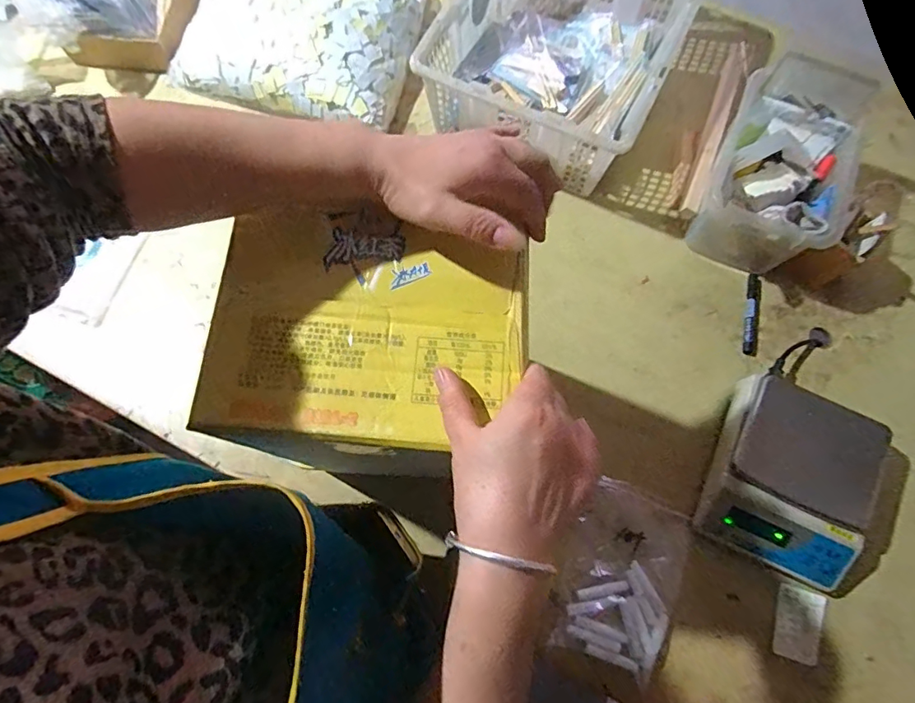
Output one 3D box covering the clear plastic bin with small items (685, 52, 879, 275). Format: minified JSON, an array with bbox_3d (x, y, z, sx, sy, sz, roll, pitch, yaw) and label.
[{"bbox_3d":[0.500,-0.277,0.777,0.185,0.152,0.273,24,74,6],"label":"clear plastic bin with small items"}]

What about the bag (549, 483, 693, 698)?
[{"bbox_3d":[0.223,0.305,0.666,0.157,0.022,0.224,23,74,6],"label":"bag"}]

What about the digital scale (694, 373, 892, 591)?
[{"bbox_3d":[0.466,0.171,0.683,0.203,0.079,0.244,25,74,6],"label":"digital scale"}]

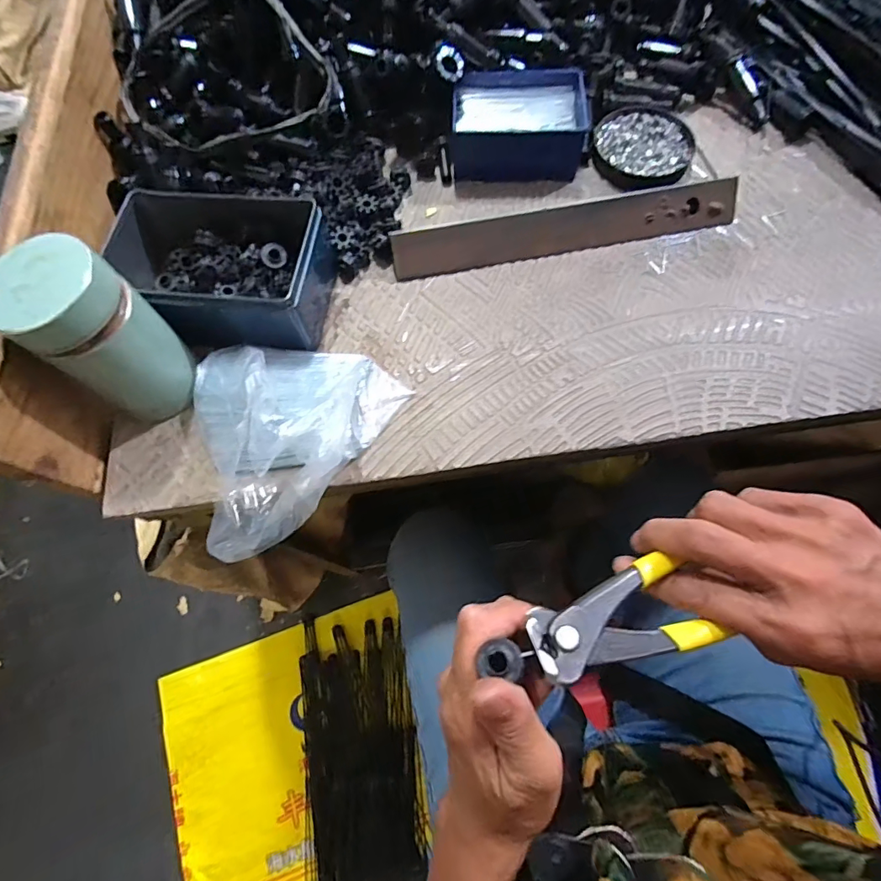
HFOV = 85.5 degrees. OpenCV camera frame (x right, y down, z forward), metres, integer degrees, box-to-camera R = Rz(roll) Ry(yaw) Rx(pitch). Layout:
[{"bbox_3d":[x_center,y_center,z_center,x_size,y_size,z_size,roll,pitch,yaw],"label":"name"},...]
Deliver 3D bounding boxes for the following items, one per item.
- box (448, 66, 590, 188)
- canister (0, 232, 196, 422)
[{"bbox_3d":[0.068,-0.278,0.422,0.115,0.043,0.083,0,70,3],"label":"box"},{"bbox_3d":[-0.214,-0.066,0.310,0.077,0.111,0.066,30,74,12],"label":"canister"}]

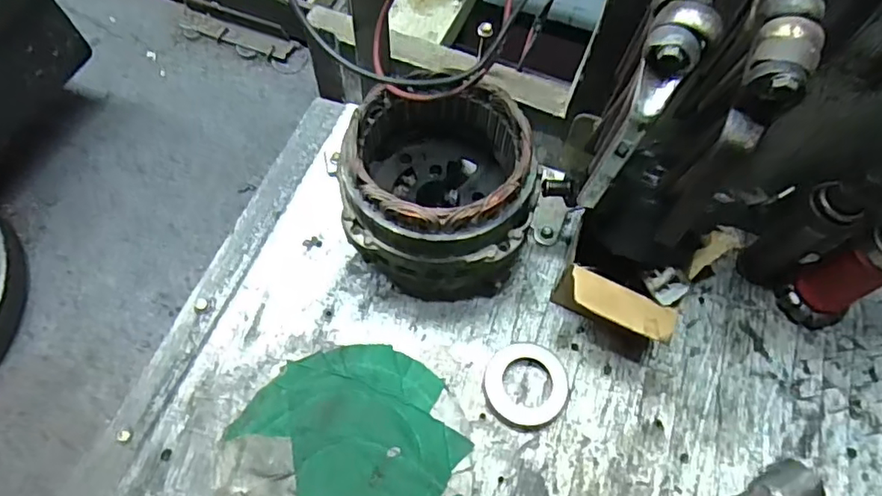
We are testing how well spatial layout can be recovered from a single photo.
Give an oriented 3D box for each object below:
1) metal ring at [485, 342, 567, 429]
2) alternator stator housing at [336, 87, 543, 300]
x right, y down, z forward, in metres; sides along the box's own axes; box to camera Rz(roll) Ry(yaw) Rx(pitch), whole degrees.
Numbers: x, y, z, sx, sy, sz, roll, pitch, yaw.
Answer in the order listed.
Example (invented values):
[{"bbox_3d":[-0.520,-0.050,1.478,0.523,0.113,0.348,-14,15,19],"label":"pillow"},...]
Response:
[{"bbox_3d":[0.061,0.097,0.408,0.059,0.009,0.059,1,63,-2],"label":"metal ring"},{"bbox_3d":[-0.001,-0.037,0.409,0.123,0.122,0.127,7,63,1],"label":"alternator stator housing"}]

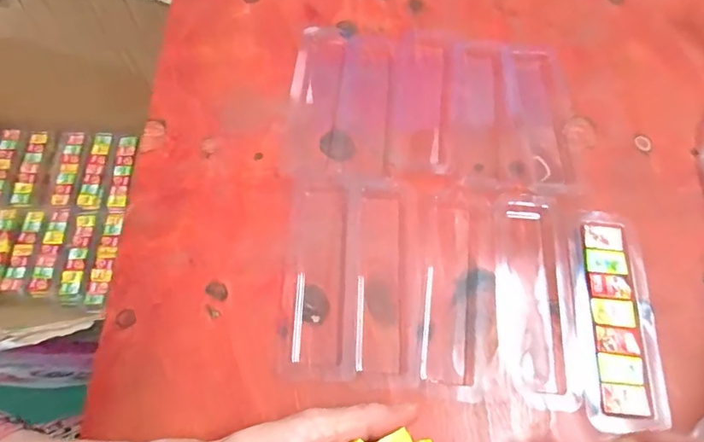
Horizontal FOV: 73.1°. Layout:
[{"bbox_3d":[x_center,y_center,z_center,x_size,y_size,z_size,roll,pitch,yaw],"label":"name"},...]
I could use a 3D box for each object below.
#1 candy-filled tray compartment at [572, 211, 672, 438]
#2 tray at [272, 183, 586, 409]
[{"bbox_3d":[0.165,0.060,0.298,0.047,0.010,0.135,7,64,2],"label":"candy-filled tray compartment"},{"bbox_3d":[0.048,0.038,0.306,0.176,0.008,0.137,4,64,0],"label":"tray"}]

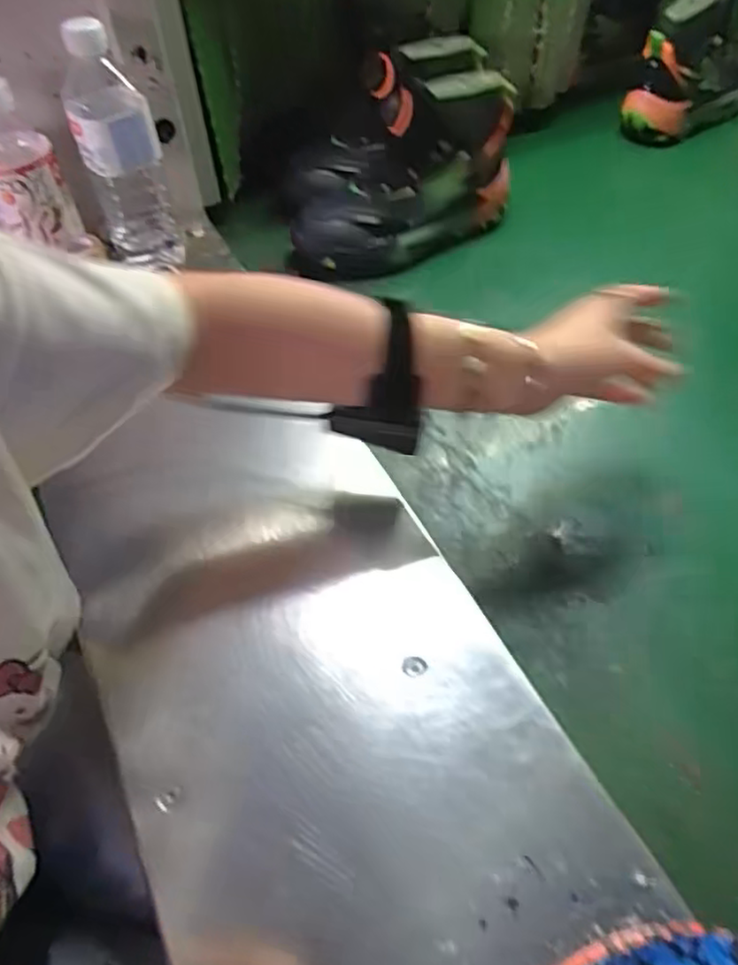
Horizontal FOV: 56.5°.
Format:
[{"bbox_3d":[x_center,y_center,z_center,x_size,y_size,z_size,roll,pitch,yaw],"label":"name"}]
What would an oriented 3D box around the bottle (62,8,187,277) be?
[{"bbox_3d":[-0.222,-0.292,0.628,0.069,0.209,0.061,-14,53,-7],"label":"bottle"}]

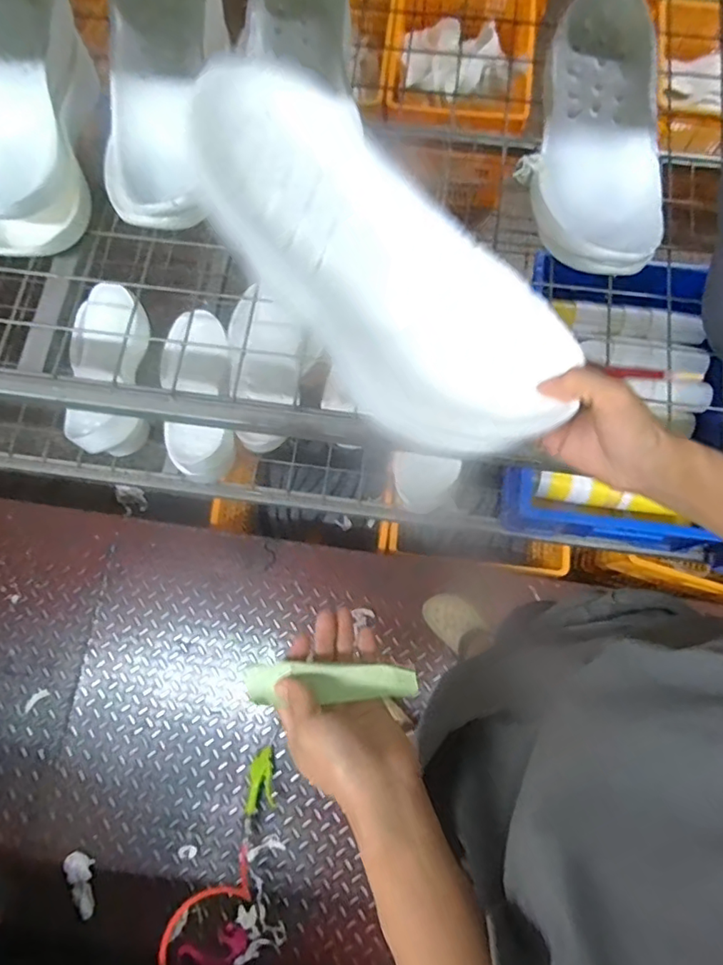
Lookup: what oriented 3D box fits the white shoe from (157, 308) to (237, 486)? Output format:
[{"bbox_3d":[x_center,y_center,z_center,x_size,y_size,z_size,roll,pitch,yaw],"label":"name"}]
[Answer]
[{"bbox_3d":[-0.283,-0.158,0.982,0.117,0.094,0.300,-3,76,0],"label":"white shoe"}]

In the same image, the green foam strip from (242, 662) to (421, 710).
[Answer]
[{"bbox_3d":[-0.021,0.150,0.413,0.127,0.009,0.028,2,75,-4],"label":"green foam strip"}]

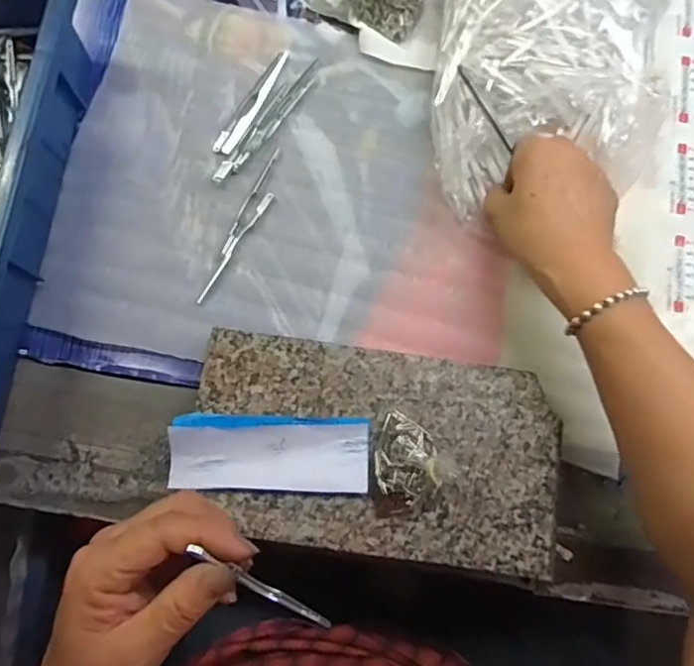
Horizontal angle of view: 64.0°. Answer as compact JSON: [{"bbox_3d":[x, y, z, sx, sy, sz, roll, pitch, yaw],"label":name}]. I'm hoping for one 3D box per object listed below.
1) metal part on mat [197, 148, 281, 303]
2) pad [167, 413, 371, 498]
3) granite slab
[{"bbox_3d":[-0.081,-0.085,0.431,0.020,0.005,0.136,27,78,6],"label":"metal part on mat"},{"bbox_3d":[-0.050,0.080,0.362,0.128,0.010,0.049,2,77,0],"label":"pad"},{"bbox_3d":[0.017,0.080,0.381,0.238,0.033,0.132,8,77,2],"label":"granite slab"}]

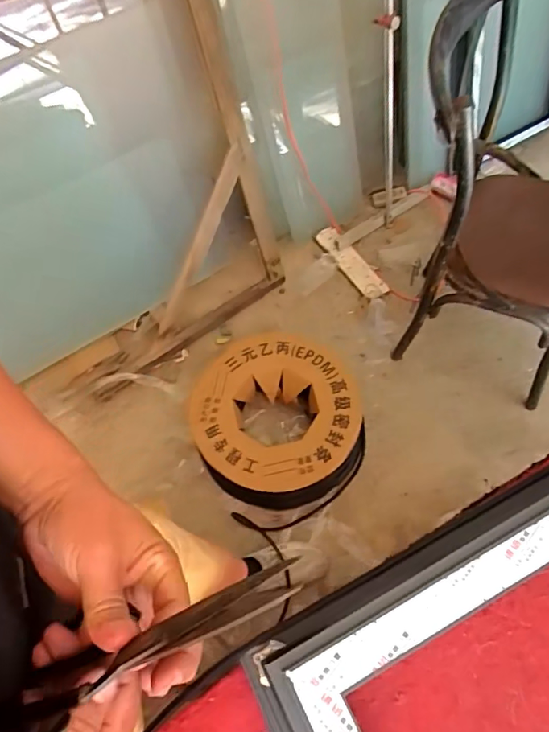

::::::::

:: Exercise details ::
What is needed is an exact repeat of the records, with every picture left out.

:: Exercise solution ::
Output one 3D box covering the clear plastic bin with small items (685, 52, 879, 275). Format: minified JSON, an array with bbox_3d (x, y, z, sx, sy, sz, roll, pitch, yaw) and label.
[{"bbox_3d":[0.500,-0.277,0.777,0.185,0.152,0.273,24,74,6],"label":"clear plastic bin with small items"}]

What about the bag (549, 483, 693, 698)?
[{"bbox_3d":[0.223,0.305,0.666,0.157,0.022,0.224,23,74,6],"label":"bag"}]

What about the digital scale (694, 373, 892, 591)?
[{"bbox_3d":[0.466,0.171,0.683,0.203,0.079,0.244,25,74,6],"label":"digital scale"}]

HFOV = 85.5 degrees. OpenCV camera frame (x right, y down, z forward), metres, integer degrees, box-to-camera R = Rz(roll) Ry(yaw) Rx(pitch). Layout:
[{"bbox_3d":[x_center,y_center,z_center,x_size,y_size,z_size,roll,pitch,yaw],"label":"name"},...]
Deliver 3D bounding boxes for the following items, one per item.
- box (448, 66, 590, 188)
- canister (0, 232, 196, 422)
[{"bbox_3d":[0.068,-0.278,0.422,0.115,0.043,0.083,0,70,3],"label":"box"},{"bbox_3d":[-0.214,-0.066,0.310,0.077,0.111,0.066,30,74,12],"label":"canister"}]

We are testing how well spatial layout can be recovered from a single photo.
Give an oriented 3D box for each object below:
1) metal ring at [485, 342, 567, 429]
2) alternator stator housing at [336, 87, 543, 300]
x right, y down, z forward, in metres; sides along the box's own axes; box to camera Rz(roll) Ry(yaw) Rx(pitch), whole degrees.
Numbers: x, y, z, sx, sy, sz, roll, pitch, yaw.
Answer in the order listed.
Example (invented values):
[{"bbox_3d":[-0.520,-0.050,1.478,0.523,0.113,0.348,-14,15,19],"label":"pillow"},...]
Response:
[{"bbox_3d":[0.061,0.097,0.408,0.059,0.009,0.059,1,63,-2],"label":"metal ring"},{"bbox_3d":[-0.001,-0.037,0.409,0.123,0.122,0.127,7,63,1],"label":"alternator stator housing"}]

Horizontal FOV: 73.1°. Layout:
[{"bbox_3d":[x_center,y_center,z_center,x_size,y_size,z_size,roll,pitch,yaw],"label":"name"},...]
I could use a 3D box for each object below.
#1 candy-filled tray compartment at [572, 211, 672, 438]
#2 tray at [272, 183, 586, 409]
[{"bbox_3d":[0.165,0.060,0.298,0.047,0.010,0.135,7,64,2],"label":"candy-filled tray compartment"},{"bbox_3d":[0.048,0.038,0.306,0.176,0.008,0.137,4,64,0],"label":"tray"}]

Horizontal FOV: 56.5°.
Format:
[{"bbox_3d":[x_center,y_center,z_center,x_size,y_size,z_size,roll,pitch,yaw],"label":"name"}]
What would an oriented 3D box around the bottle (62,8,187,277) be?
[{"bbox_3d":[-0.222,-0.292,0.628,0.069,0.209,0.061,-14,53,-7],"label":"bottle"}]

Lookup: what oriented 3D box fits the white shoe from (157, 308) to (237, 486)? Output format:
[{"bbox_3d":[x_center,y_center,z_center,x_size,y_size,z_size,roll,pitch,yaw],"label":"name"}]
[Answer]
[{"bbox_3d":[-0.283,-0.158,0.982,0.117,0.094,0.300,-3,76,0],"label":"white shoe"}]

In the same image, the green foam strip from (242, 662) to (421, 710).
[Answer]
[{"bbox_3d":[-0.021,0.150,0.413,0.127,0.009,0.028,2,75,-4],"label":"green foam strip"}]

Horizontal angle of view: 64.0°. Answer as compact JSON: [{"bbox_3d":[x, y, z, sx, sy, sz, roll, pitch, yaw],"label":name}]. I'm hoping for one 3D box per object listed below.
1) metal part on mat [197, 148, 281, 303]
2) pad [167, 413, 371, 498]
3) granite slab
[{"bbox_3d":[-0.081,-0.085,0.431,0.020,0.005,0.136,27,78,6],"label":"metal part on mat"},{"bbox_3d":[-0.050,0.080,0.362,0.128,0.010,0.049,2,77,0],"label":"pad"},{"bbox_3d":[0.017,0.080,0.381,0.238,0.033,0.132,8,77,2],"label":"granite slab"}]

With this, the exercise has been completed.